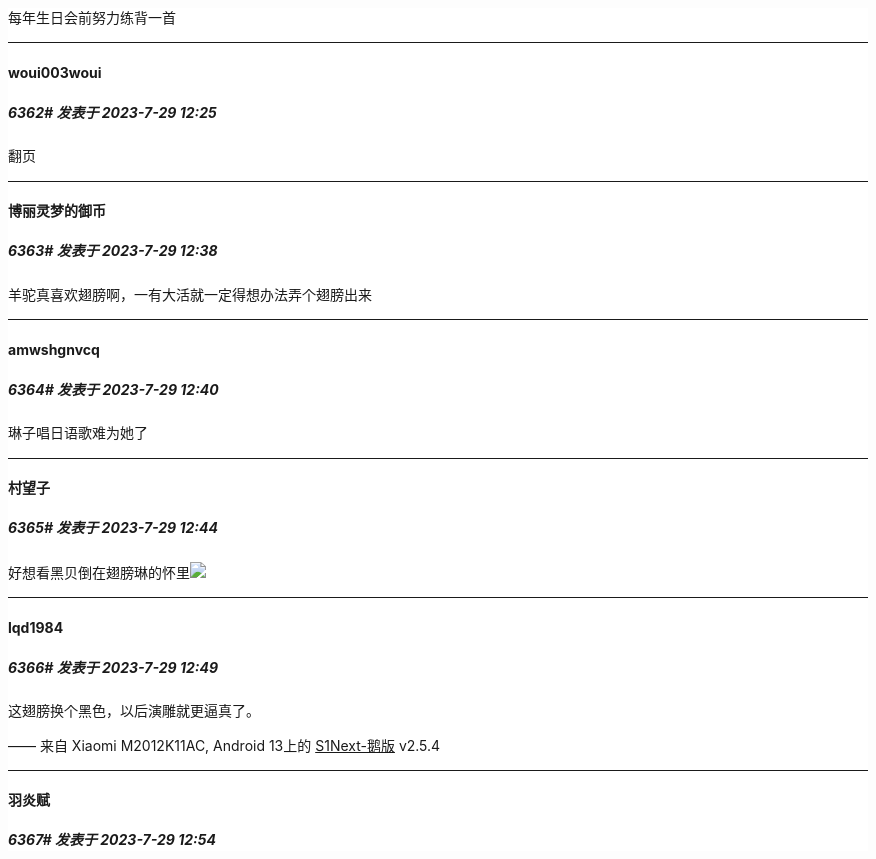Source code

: 每年生日会前努力练背一首

*****

####  woui003woui  
##### 6362#       发表于 2023-7-29 12:25

翻页


*****

####  博丽灵梦的御币  
##### 6363#       发表于 2023-7-29 12:38

羊驼真喜欢翅膀啊，一有大活就一定得想办法弄个翅膀出来

*****

####  amwshgnvcq  
##### 6364#       发表于 2023-7-29 12:40

琳子唱日语歌难为她了


*****

####  村望子  
##### 6365#       发表于 2023-7-29 12:44

好想看黑贝倒在翅膀琳的怀里<img src="https://static.saraba1st.com/image/smiley/face2017/077.png" referrerpolicy="no-referrer">

*****

####  lqd1984  
##### 6366#       发表于 2023-7-29 12:49

这翅膀换个黑色，以后演雕就更逼真了。

—— 来自 Xiaomi M2012K11AC, Android 13上的 [S1Next-鹅版](https://github.com/ykrank/S1-Next/releases) v2.5.4


*****

####  羽炎赋  
##### 6367#       发表于 2023-7-29 12:54


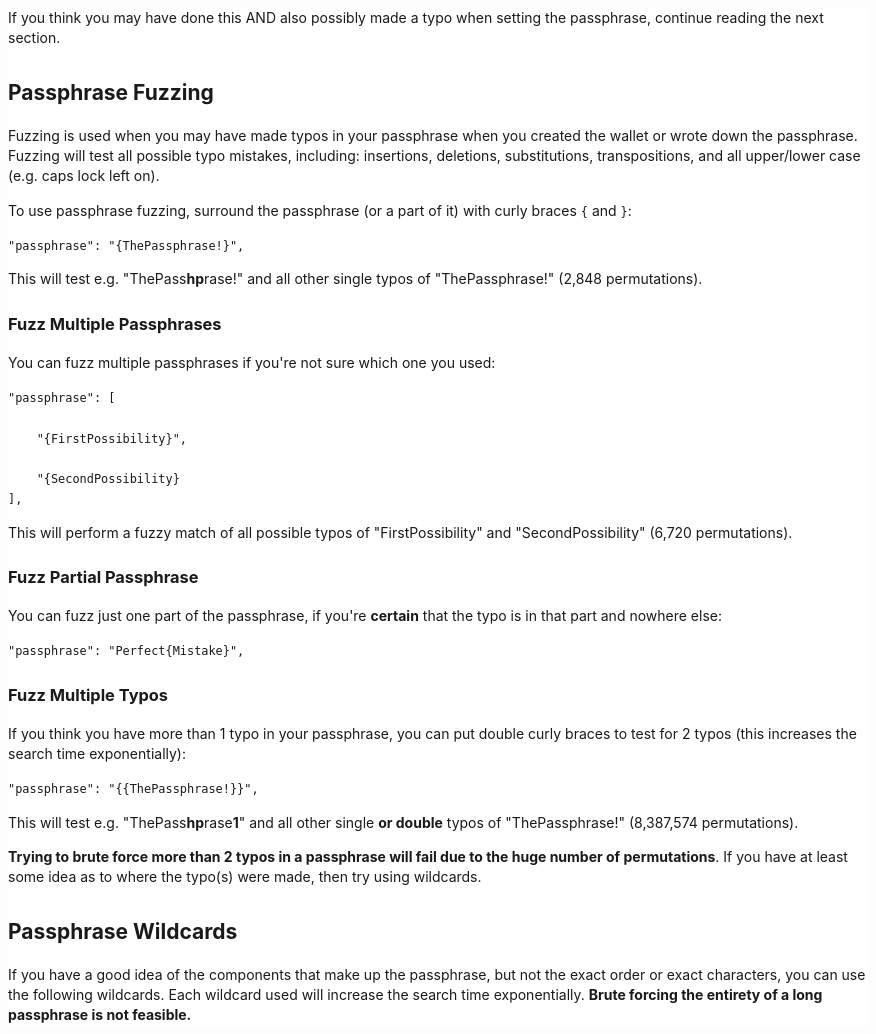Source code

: If you think you may have done this AND also possibly made a typo when setting the passphrase, continue reading the next section.

## Passphrase Fuzzing

Fuzzing is used when you may have made typos in your passphrase when you created the wallet or wrote down the passphrase. Fuzzing will test all possible typo mistakes, including: insertions, deletions, substitutions, transpositions, and all upper/lower case (e.g. caps lock left on).

To use passphrase fuzzing, surround the passphrase (or a part of it) with curly braces `{` and `}`:

    "passphrase": "{ThePassphrase!}",

This will test e.g. "ThePass**hp**rase!" and all other single typos of "ThePassphrase!" (2,848 permutations).

### Fuzz Multiple Passphrases

You can fuzz multiple passphrases if you're not sure which one you used:

    "passphrase": [

        "{FirstPossibility}",

        "{SecondPossibility}
    ],

This will perform a fuzzy match of all possible typos of "FirstPossibility" and "SecondPossibility" (6,720 permutations).

### Fuzz Partial Passphrase

You can fuzz just one part of the passphrase, if you're **certain** that the typo is in that part and nowhere else:

    "passphrase": "Perfect{Mistake}",

### Fuzz Multiple Typos

If you think you have more than 1 typo in your passphrase, you can put double curly braces to test for 2 typos (this increases the search time exponentially):

    "passphrase": "{{ThePassphrase!}}",

This will test e.g. "ThePass**hp**rase**1**" and all other single **or double** typos of "ThePassphrase!" (8,387,574 permutations).

**Trying to brute force more than 2 typos in a passphrase will fail due to the huge number of permutations**.  If you have at least some idea as to where the typo(s) were made, then try using wildcards.

## Passphrase Wildcards

If you have a good idea of the components that make up the passphrase, but not the exact order or exact characters, you can use the following wildcards. Each wildcard used will increase the search time exponentially. **Brute forcing the entirety of a long passphrase is not feasible.**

**Exercise instructions**
Omit the pictures. Transcribe every record exactly.

**Answer space**
Source code

: 每年生日会前努力练背一首

*****

####  woui003woui  
##### 6362#       发表于 2023-7-29 12:25

翻页


*****

####  博丽灵梦的御币  
##### 6363#       发表于 2023-7-29 12:38

羊驼真喜欢翅膀啊，一有大活就一定得想办法弄个翅膀出来

*****

####  amwshgnvcq  
##### 6364#       发表于 2023-7-29 12:40

琳子唱日语歌难为她了


*****

####  村望子  
##### 6365#       发表于 2023-7-29 12:44

好想看黑贝倒在翅膀琳的怀里<img src="https://static.saraba1st.com/image/smiley/face2017/077.png" referrerpolicy="no-referrer">

*****

####  lqd1984  
##### 6366#       发表于 2023-7-29 12:49

这翅膀换个黑色，以后演雕就更逼真了。

—— 来自 Xiaomi M2012K11AC, Android 13上的 [S1Next-鹅版](https://github.com/ykrank/S1-Next/releases) v2.5.4


*****

####  羽炎赋  
##### 6367#       发表于 2023-7-29 12:54


Source code

: If you think you may have done this AND also possibly made a typo when setting the passphrase, continue reading the next section.

## Passphrase Fuzzing

Fuzzing is used when you may have made typos in your passphrase when you created the wallet or wrote down the passphrase. Fuzzing will test all possible typo mistakes, including: insertions, deletions, substitutions, transpositions, and all upper/lower case (e.g. caps lock left on).

To use passphrase fuzzing, surround the passphrase (or a part of it) with curly braces `{` and `}`:

    "passphrase": "{ThePassphrase!}",

This will test e.g. "ThePass**hp**rase!" and all other single typos of "ThePassphrase!" (2,848 permutations).

### Fuzz Multiple Passphrases

You can fuzz multiple passphrases if you're not sure which one you used:

    "passphrase": [

        "{FirstPossibility}",

        "{SecondPossibility}
    ],

This will perform a fuzzy match of all possible typos of "FirstPossibility" and "SecondPossibility" (6,720 permutations).

### Fuzz Partial Passphrase

You can fuzz just one part of the passphrase, if you're **certain** that the typo is in that part and nowhere else:

    "passphrase": "Perfect{Mistake}",

### Fuzz Multiple Typos

If you think you have more than 1 typo in your passphrase, you can put double curly braces to test for 2 typos (this increases the search time exponentially):

    "passphrase": "{{ThePassphrase!}}",

This will test e.g. "ThePass**hp**rase**1**" and all other single **or double** typos of "ThePassphrase!" (8,387,574 permutations).

**Trying to brute force more than 2 typos in a passphrase will fail due to the huge number of permutations**.  If you have at least some idea as to where the typo(s) were made, then try using wildcards.

## Passphrase Wildcards

If you have a good idea of the components that make up the passphrase, but not the exact order or exact characters, you can use the following wildcards. Each wildcard used will increase the search time exponentially. **Brute forcing the entirety of a long passphrase is not feasible.**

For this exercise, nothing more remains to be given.